SOURCE RECORDS START

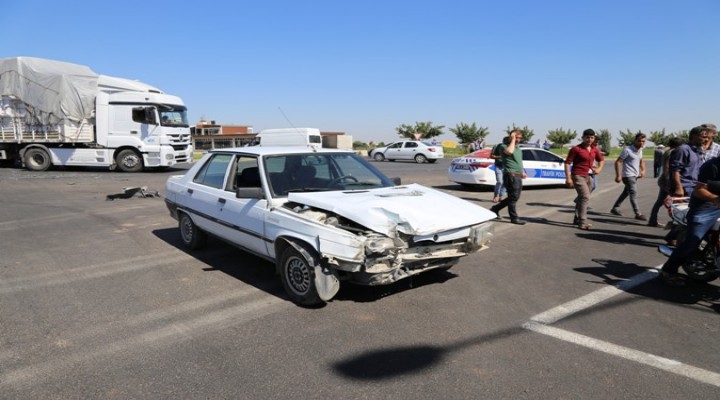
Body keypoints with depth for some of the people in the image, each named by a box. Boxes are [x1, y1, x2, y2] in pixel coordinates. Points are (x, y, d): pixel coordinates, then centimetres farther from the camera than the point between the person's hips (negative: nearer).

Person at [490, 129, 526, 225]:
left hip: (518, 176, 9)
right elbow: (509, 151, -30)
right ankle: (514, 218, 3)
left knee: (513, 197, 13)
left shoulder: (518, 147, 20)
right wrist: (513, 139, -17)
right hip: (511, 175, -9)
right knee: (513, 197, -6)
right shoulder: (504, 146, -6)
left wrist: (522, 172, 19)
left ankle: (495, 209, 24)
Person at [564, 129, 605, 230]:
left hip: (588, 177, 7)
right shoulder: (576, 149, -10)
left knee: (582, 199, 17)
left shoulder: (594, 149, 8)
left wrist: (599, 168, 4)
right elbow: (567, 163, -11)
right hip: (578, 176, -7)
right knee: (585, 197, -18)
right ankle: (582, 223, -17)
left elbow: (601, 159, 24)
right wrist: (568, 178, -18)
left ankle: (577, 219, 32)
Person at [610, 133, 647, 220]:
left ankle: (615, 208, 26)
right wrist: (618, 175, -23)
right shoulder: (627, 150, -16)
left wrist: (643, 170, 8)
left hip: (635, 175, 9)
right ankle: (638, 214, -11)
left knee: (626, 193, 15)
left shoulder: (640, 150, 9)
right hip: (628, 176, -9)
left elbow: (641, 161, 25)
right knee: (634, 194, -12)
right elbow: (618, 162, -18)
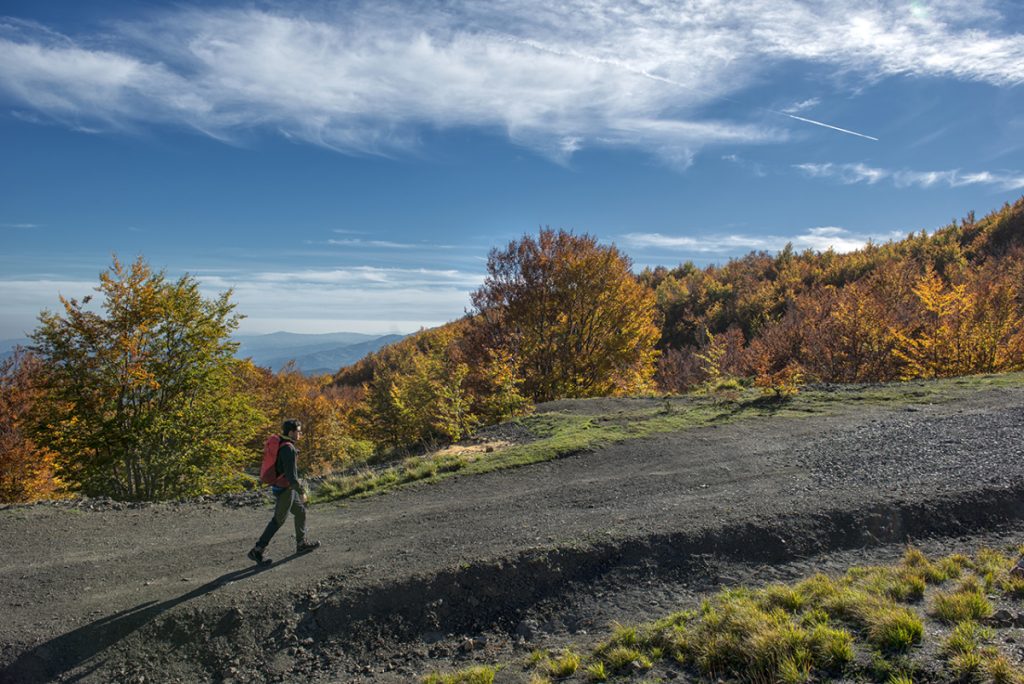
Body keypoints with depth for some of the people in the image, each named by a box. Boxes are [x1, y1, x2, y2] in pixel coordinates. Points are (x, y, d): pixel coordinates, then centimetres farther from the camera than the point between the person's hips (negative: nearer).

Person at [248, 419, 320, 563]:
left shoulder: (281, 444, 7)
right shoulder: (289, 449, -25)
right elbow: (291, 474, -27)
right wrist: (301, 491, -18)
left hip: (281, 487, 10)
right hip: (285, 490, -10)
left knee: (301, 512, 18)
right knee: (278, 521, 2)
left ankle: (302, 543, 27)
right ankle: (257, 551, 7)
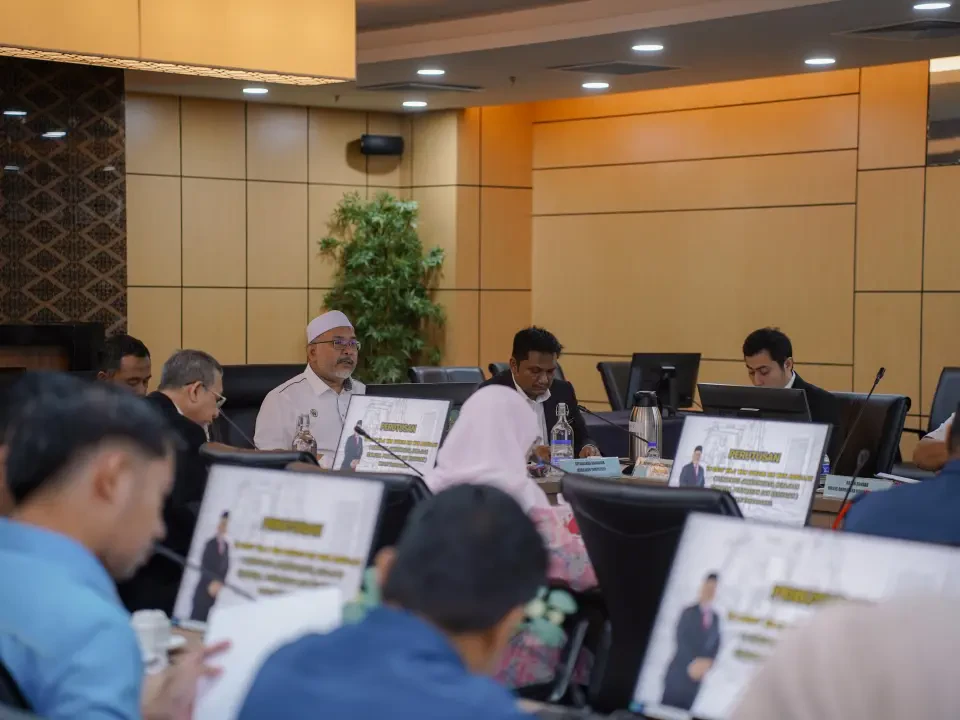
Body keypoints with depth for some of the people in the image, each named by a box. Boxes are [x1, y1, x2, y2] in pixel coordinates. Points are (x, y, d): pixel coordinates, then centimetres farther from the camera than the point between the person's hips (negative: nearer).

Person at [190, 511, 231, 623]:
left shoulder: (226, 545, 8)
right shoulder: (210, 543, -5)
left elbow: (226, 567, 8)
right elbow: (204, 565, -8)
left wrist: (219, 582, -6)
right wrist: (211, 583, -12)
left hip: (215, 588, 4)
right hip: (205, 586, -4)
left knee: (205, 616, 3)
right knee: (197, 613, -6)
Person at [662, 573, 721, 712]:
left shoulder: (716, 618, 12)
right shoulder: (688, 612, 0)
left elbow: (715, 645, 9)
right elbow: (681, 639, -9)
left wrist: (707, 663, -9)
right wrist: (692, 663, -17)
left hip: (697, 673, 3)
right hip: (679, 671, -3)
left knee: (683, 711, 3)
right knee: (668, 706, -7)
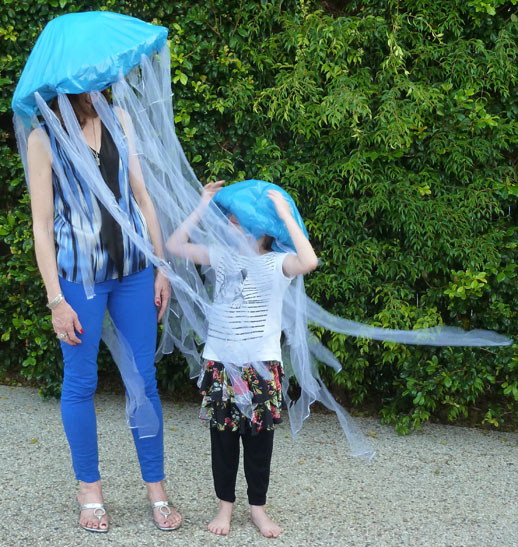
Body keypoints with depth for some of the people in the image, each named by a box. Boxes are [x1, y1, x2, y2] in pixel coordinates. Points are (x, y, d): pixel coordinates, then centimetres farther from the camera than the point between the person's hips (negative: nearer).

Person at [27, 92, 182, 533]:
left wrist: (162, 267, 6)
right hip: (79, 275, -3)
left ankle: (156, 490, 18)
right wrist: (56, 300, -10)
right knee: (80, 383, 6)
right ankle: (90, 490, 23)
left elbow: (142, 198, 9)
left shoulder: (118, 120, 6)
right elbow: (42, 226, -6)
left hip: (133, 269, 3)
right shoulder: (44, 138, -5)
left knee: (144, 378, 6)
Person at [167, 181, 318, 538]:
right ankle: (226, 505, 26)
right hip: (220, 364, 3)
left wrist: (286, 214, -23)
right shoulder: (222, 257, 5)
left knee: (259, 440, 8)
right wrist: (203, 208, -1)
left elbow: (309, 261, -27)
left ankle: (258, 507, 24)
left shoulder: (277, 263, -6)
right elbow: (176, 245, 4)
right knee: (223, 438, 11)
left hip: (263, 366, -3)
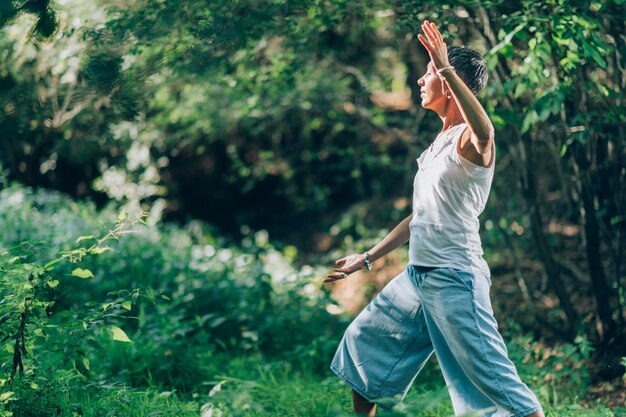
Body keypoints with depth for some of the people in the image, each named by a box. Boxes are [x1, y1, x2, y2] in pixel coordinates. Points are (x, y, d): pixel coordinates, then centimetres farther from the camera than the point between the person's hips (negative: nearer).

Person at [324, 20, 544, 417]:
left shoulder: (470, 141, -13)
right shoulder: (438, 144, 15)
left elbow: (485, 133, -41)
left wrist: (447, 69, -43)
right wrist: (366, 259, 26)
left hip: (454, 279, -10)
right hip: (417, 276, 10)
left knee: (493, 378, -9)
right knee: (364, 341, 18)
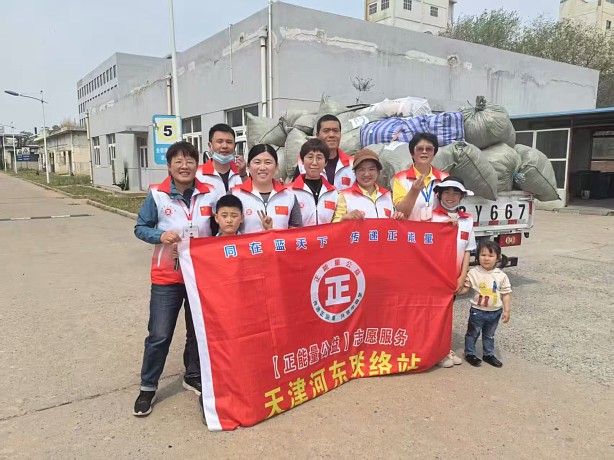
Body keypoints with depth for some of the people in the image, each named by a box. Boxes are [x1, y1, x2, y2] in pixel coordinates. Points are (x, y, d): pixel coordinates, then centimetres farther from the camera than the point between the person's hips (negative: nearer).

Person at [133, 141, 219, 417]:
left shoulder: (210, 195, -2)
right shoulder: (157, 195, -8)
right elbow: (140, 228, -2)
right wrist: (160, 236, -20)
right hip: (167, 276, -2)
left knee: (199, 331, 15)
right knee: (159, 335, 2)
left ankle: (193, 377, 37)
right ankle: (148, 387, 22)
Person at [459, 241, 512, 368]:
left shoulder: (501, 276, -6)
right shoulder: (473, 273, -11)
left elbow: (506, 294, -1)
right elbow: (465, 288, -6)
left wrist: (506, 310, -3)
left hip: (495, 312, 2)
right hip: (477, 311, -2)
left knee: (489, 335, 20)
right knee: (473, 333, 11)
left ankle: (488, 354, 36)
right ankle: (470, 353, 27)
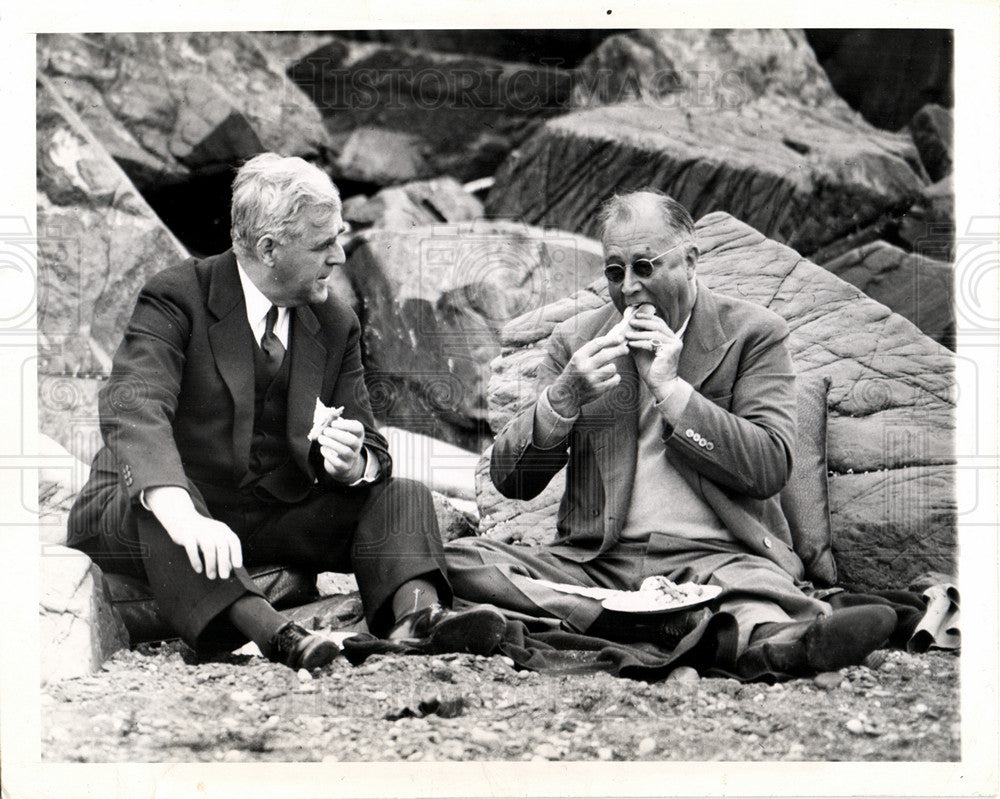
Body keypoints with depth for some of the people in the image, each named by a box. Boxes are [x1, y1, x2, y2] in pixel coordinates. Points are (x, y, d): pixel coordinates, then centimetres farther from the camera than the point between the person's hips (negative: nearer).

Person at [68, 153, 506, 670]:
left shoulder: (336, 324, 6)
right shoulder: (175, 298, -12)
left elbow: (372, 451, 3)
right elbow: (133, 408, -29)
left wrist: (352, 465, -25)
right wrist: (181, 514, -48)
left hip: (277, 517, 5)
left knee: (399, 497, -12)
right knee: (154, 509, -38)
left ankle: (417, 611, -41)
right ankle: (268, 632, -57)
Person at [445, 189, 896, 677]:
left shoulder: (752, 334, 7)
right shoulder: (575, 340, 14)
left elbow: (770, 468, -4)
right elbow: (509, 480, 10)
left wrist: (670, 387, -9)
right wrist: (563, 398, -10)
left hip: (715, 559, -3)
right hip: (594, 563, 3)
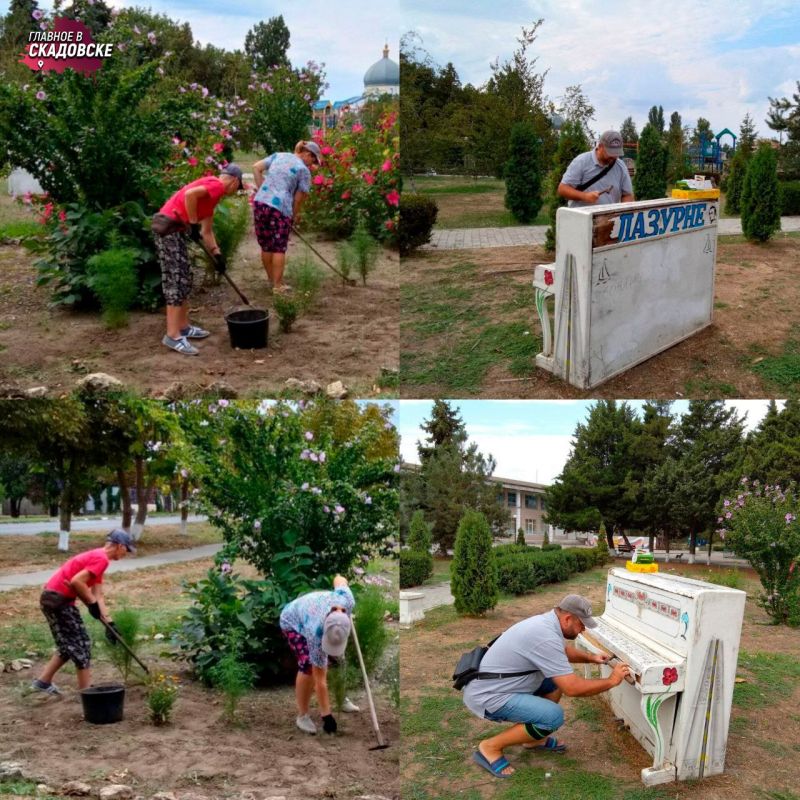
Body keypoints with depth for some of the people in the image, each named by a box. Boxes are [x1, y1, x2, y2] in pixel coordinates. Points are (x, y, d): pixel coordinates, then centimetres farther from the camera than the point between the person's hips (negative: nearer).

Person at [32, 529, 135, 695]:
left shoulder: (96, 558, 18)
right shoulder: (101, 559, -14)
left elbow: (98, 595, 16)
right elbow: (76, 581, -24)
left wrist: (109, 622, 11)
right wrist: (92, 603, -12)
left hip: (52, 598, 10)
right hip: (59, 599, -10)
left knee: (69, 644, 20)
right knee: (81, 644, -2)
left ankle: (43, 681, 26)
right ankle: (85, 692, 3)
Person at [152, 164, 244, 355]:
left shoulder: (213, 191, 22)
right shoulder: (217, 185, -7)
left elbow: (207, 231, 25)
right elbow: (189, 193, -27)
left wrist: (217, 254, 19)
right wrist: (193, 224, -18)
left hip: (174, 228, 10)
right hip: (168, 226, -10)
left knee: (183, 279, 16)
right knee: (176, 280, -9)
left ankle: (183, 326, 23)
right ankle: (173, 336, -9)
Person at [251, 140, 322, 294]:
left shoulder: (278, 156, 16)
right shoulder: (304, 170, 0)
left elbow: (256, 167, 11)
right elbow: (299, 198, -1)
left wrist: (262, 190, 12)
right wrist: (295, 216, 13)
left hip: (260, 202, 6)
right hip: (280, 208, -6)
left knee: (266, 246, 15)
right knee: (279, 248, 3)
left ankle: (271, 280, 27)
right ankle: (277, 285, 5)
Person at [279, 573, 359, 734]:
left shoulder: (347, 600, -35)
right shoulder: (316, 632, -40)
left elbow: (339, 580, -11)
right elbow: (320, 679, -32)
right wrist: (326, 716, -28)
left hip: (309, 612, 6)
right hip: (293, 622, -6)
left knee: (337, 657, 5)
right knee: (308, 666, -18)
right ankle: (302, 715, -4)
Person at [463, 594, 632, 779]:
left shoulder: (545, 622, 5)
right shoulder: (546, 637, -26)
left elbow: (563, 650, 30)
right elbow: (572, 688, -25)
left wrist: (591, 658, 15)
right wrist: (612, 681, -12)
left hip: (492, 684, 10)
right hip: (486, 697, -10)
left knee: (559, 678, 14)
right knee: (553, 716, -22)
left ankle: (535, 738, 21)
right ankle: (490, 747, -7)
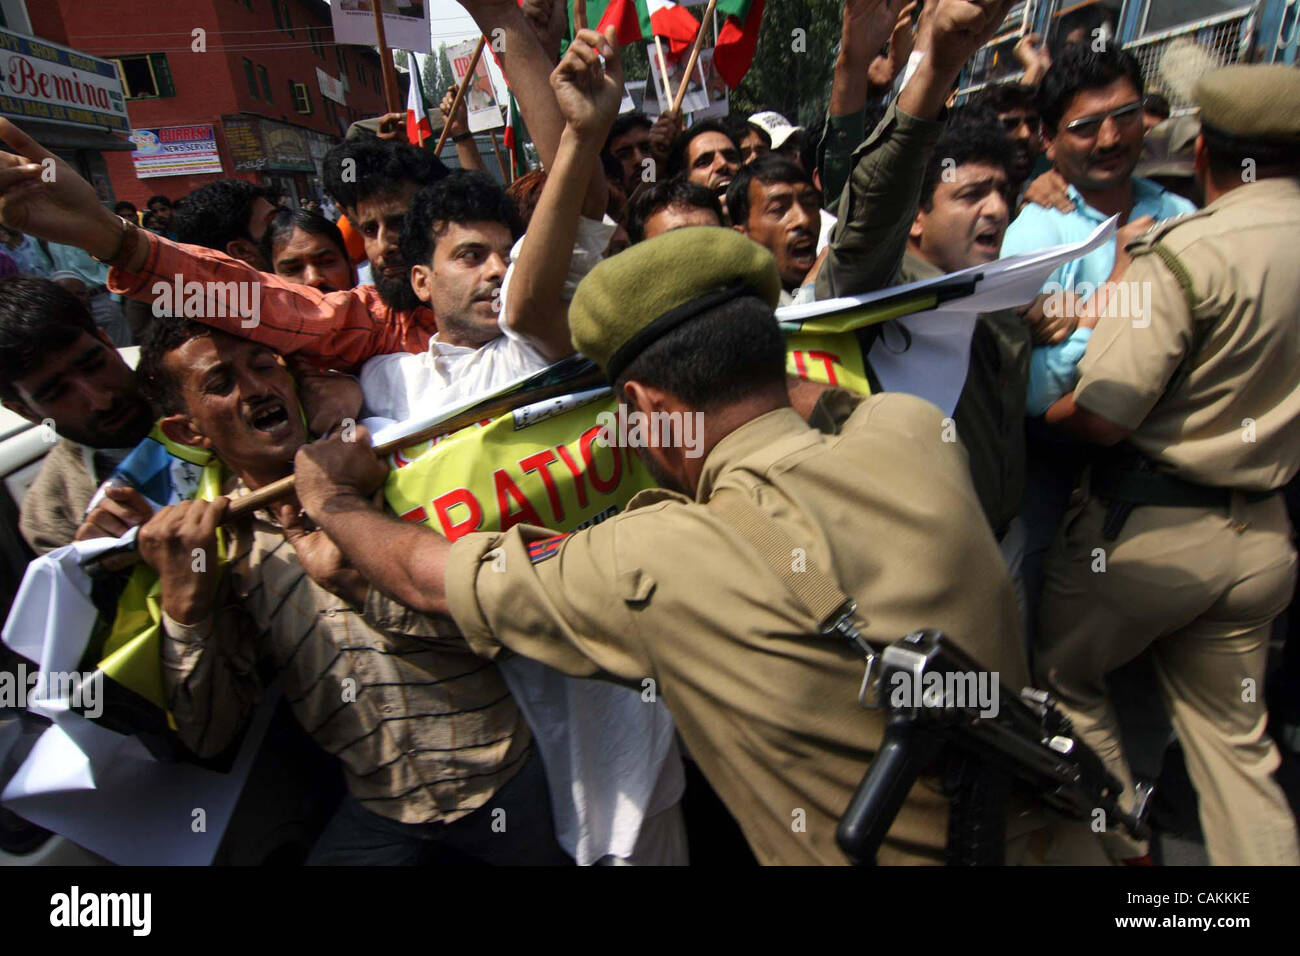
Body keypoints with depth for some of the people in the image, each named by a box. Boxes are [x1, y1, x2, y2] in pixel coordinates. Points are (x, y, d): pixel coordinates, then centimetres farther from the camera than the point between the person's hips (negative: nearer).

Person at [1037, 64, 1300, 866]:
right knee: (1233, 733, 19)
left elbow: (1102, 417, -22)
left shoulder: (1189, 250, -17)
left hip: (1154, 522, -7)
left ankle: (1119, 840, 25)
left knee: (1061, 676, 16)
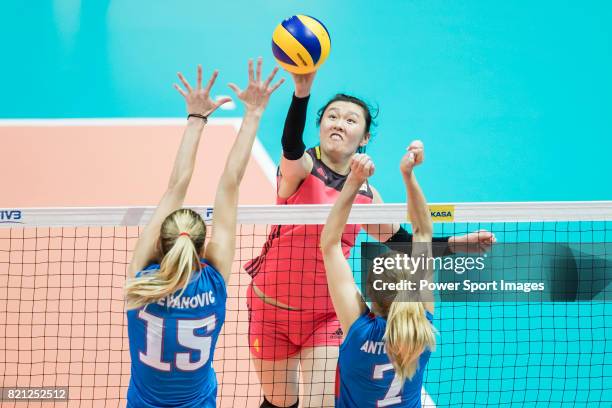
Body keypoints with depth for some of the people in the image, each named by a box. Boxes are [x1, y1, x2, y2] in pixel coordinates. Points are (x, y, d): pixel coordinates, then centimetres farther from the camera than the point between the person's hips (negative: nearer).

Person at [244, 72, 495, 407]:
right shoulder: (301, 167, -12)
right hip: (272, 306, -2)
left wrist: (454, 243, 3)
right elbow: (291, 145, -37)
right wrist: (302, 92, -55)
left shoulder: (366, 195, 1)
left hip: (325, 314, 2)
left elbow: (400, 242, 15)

SOURCE RECORDS END

◆ YOUR INSTRUCTIONS
Output the lines from the one holding "right hip: (578, 176, -7)" through the one holding "left wrist: (643, 170, 8)", both included, with every character unchanged.

◆ EXERCISE SOLUTION
right hip: (578, 176, -7)
right knee: (585, 197, -18)
right ankle: (582, 223, -17)
left elbow: (601, 159, 24)
right wrist: (568, 178, -18)
left ankle: (577, 219, 32)
Person at [610, 133, 647, 220]:
left ankle: (615, 208, 26)
right wrist: (618, 175, -23)
right shoulder: (627, 150, -16)
left wrist: (643, 170, 8)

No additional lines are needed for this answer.